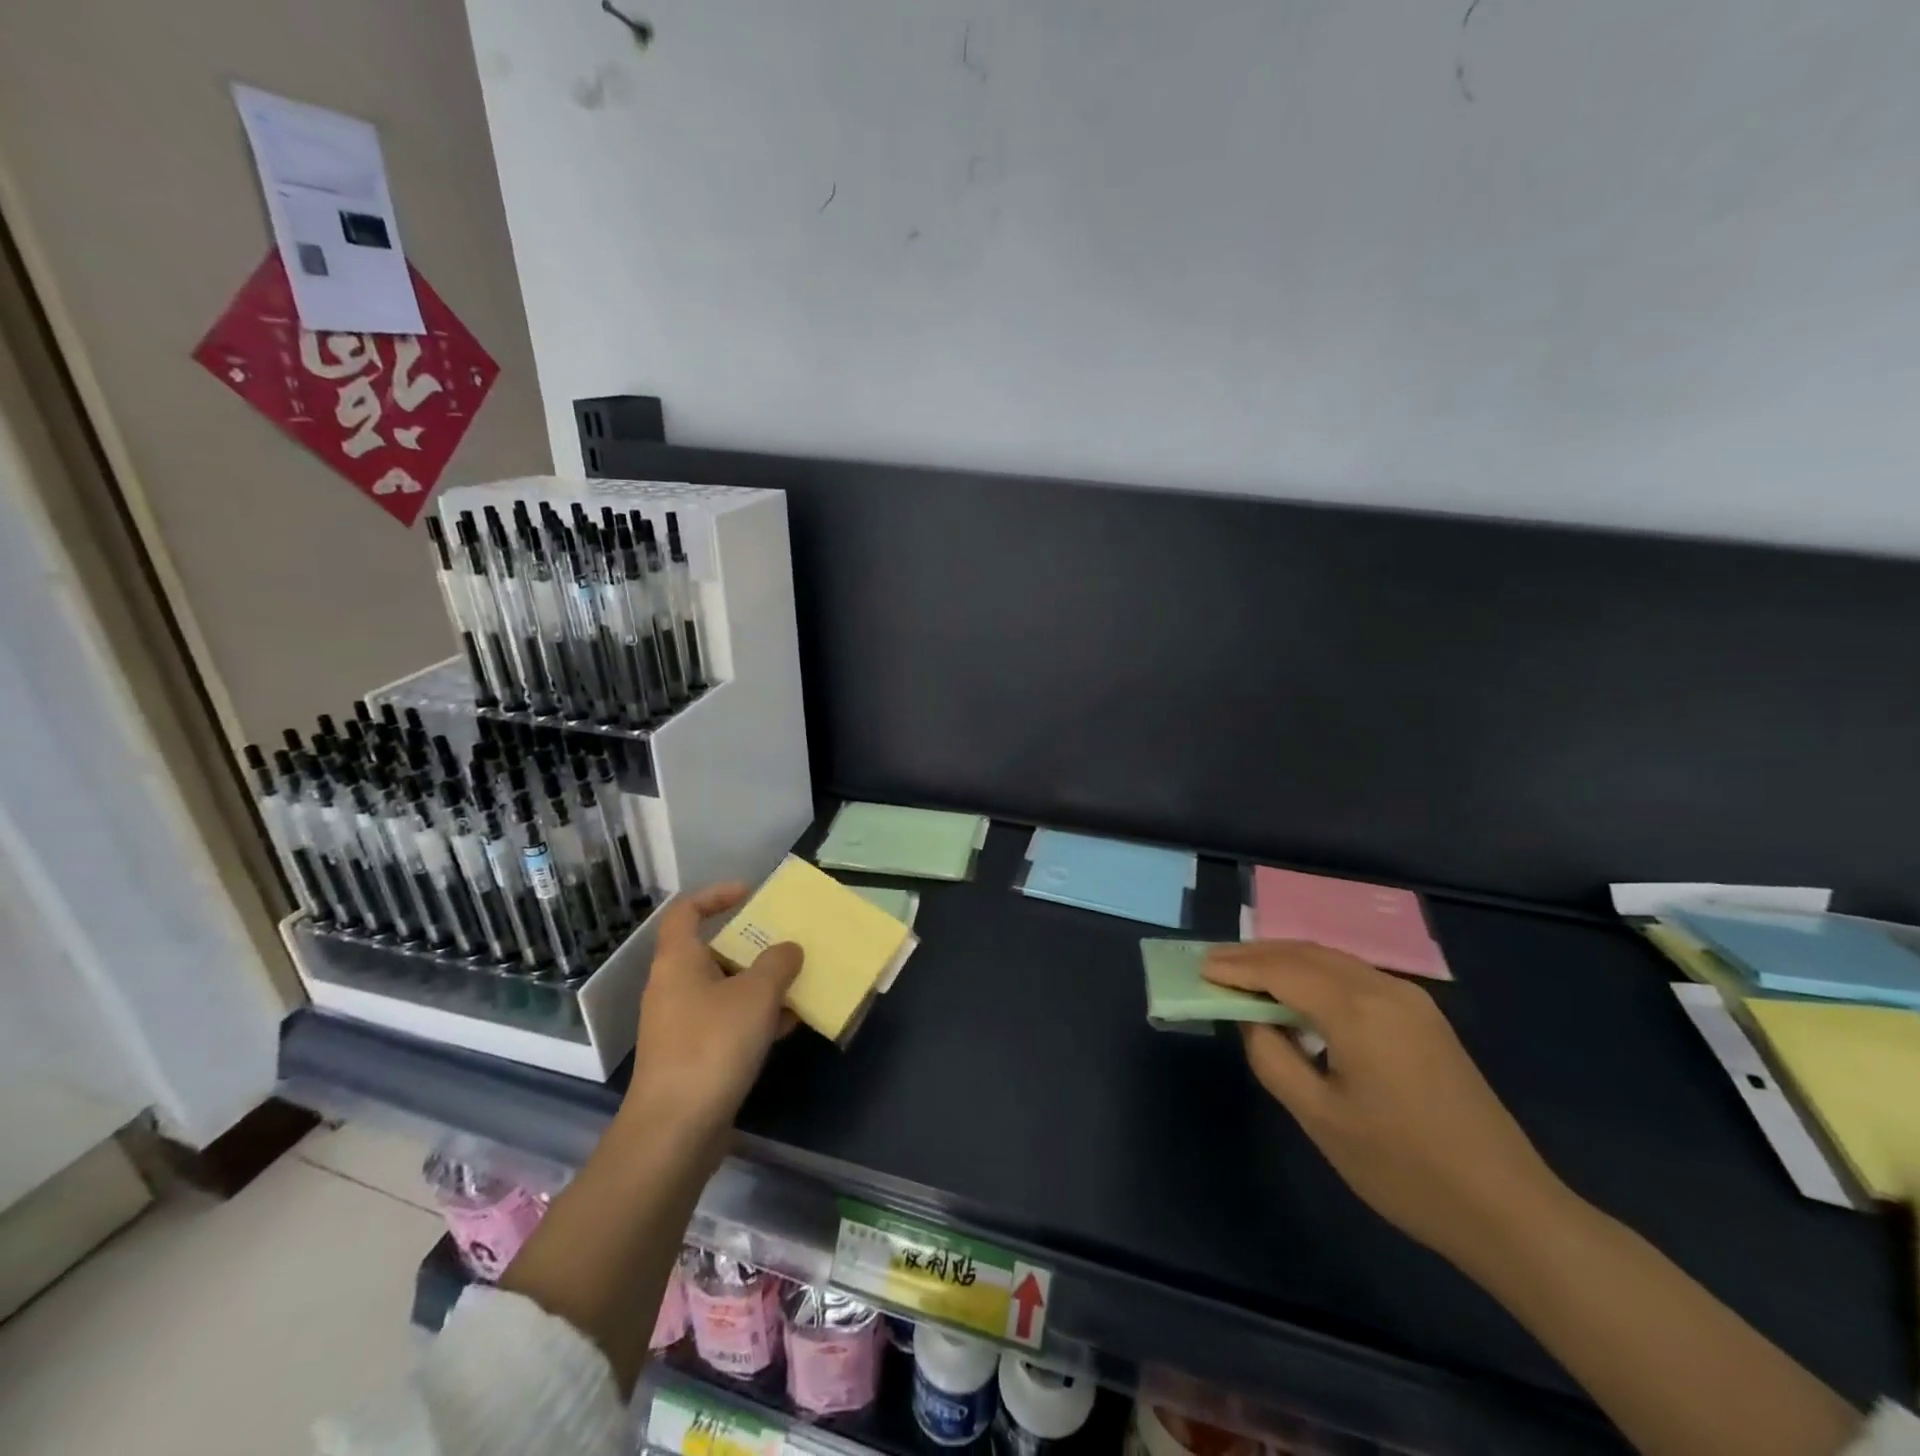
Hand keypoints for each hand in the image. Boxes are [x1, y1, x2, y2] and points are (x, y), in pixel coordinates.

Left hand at [621, 882, 801, 1147]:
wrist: (675, 1131)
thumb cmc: (712, 1046)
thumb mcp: (756, 995)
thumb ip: (777, 963)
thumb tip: (788, 949)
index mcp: (678, 961)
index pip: (686, 911)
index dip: (716, 895)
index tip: (751, 893)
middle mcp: (673, 987)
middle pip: (711, 950)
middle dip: (750, 944)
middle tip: (785, 940)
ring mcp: (680, 1024)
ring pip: (724, 989)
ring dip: (759, 983)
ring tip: (797, 980)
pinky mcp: (691, 1056)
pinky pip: (727, 1022)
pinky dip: (755, 1017)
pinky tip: (788, 1024)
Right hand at [1205, 941, 1567, 1269]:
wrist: (1509, 1210)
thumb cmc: (1403, 1169)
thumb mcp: (1320, 1119)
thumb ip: (1272, 1057)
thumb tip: (1252, 1019)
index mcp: (1357, 1011)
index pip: (1282, 971)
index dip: (1237, 968)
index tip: (1200, 968)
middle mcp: (1384, 989)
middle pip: (1307, 953)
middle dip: (1257, 954)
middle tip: (1215, 963)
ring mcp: (1411, 1000)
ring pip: (1333, 960)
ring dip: (1286, 961)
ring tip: (1247, 973)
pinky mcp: (1424, 1017)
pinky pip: (1356, 976)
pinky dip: (1316, 974)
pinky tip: (1299, 992)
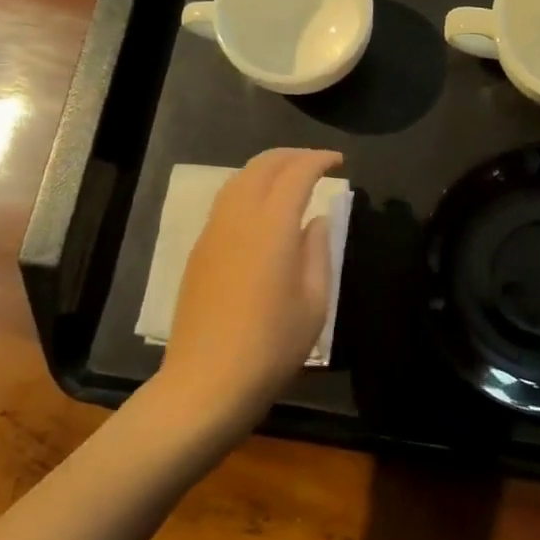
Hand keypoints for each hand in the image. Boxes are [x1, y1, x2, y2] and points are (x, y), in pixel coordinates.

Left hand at [154, 147, 342, 437]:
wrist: (205, 383)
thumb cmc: (271, 346)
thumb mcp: (314, 301)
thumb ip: (318, 250)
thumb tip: (316, 220)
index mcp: (272, 225)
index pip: (297, 173)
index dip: (319, 160)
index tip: (339, 162)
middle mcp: (238, 217)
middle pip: (263, 165)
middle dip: (293, 156)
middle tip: (318, 163)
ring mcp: (213, 232)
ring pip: (239, 179)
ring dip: (267, 168)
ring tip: (291, 178)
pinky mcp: (199, 250)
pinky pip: (226, 201)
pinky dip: (249, 188)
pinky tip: (262, 207)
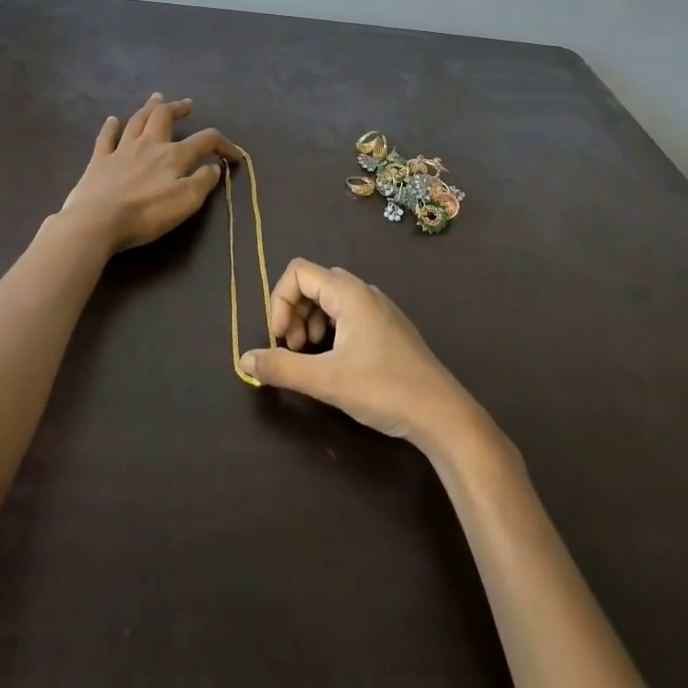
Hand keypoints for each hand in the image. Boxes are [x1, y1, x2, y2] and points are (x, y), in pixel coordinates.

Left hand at [59, 95, 240, 253]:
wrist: (98, 221)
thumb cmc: (146, 214)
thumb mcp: (186, 202)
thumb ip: (203, 182)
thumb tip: (213, 166)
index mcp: (173, 155)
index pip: (205, 140)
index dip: (223, 144)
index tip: (234, 156)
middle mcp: (148, 145)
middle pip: (164, 116)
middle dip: (178, 108)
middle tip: (187, 104)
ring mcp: (121, 150)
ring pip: (137, 121)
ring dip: (149, 108)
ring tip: (157, 99)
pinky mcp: (99, 161)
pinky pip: (106, 137)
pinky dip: (111, 126)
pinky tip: (113, 120)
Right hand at [240, 259, 483, 451]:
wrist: (443, 415)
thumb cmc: (384, 389)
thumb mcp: (326, 381)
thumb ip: (282, 367)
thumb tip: (244, 359)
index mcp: (350, 294)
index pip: (298, 272)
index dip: (280, 300)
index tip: (282, 339)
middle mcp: (365, 292)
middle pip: (314, 283)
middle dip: (294, 312)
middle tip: (294, 348)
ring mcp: (380, 310)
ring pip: (331, 299)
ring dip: (311, 321)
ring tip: (311, 356)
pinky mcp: (389, 329)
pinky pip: (349, 314)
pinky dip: (331, 329)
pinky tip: (335, 362)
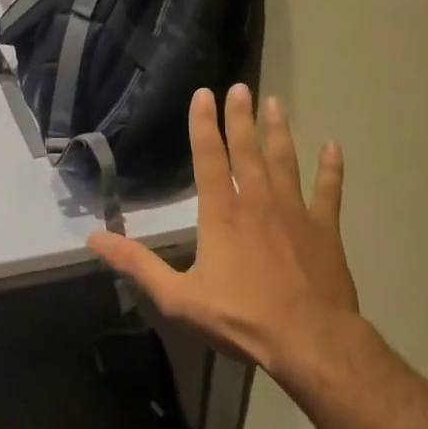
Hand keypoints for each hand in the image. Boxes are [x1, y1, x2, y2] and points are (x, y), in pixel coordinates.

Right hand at [88, 84, 361, 385]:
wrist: (310, 341)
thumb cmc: (241, 318)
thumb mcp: (177, 297)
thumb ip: (137, 264)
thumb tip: (94, 238)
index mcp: (221, 213)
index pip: (208, 158)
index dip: (203, 124)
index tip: (204, 94)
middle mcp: (257, 202)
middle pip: (247, 150)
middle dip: (241, 117)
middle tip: (240, 87)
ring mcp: (295, 212)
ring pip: (285, 161)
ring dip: (279, 131)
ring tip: (276, 103)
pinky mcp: (325, 229)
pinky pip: (329, 191)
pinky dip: (331, 168)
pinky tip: (334, 147)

-----

**Exercise:** Wherever "hand" occurs in the entries above, copy the line it sits on.

**Completed task:**
Hand keypoints for each hand in the image. Boxes are [x1, y1, x2, y2] and points are (x, y), in pixel coordinates.
Left hand at [621, 882, 801, 1147]:
Right hand at [1205, 941, 1567, 1269]:
Hand keypoints for each hand in the image. Boxes are [x1, y1, x2, y2] and points are (x, y), in pixel coordinates.
Left hand at [154, 147, 342, 437]:
Hand keypoints for each hand in the image. Boxes are [x1, y1, x2, y2] and points are (x, y), in pixel coordinates.
Left hand at [59, 95, 240, 253]:
Right hand at [240, 259, 483, 451]:
Hand keypoints for each hand in the image. Boxes are [x1, y1, x2, y2] and points are (x, y), in pixel coordinates.
Right hand at [88, 84, 361, 385]:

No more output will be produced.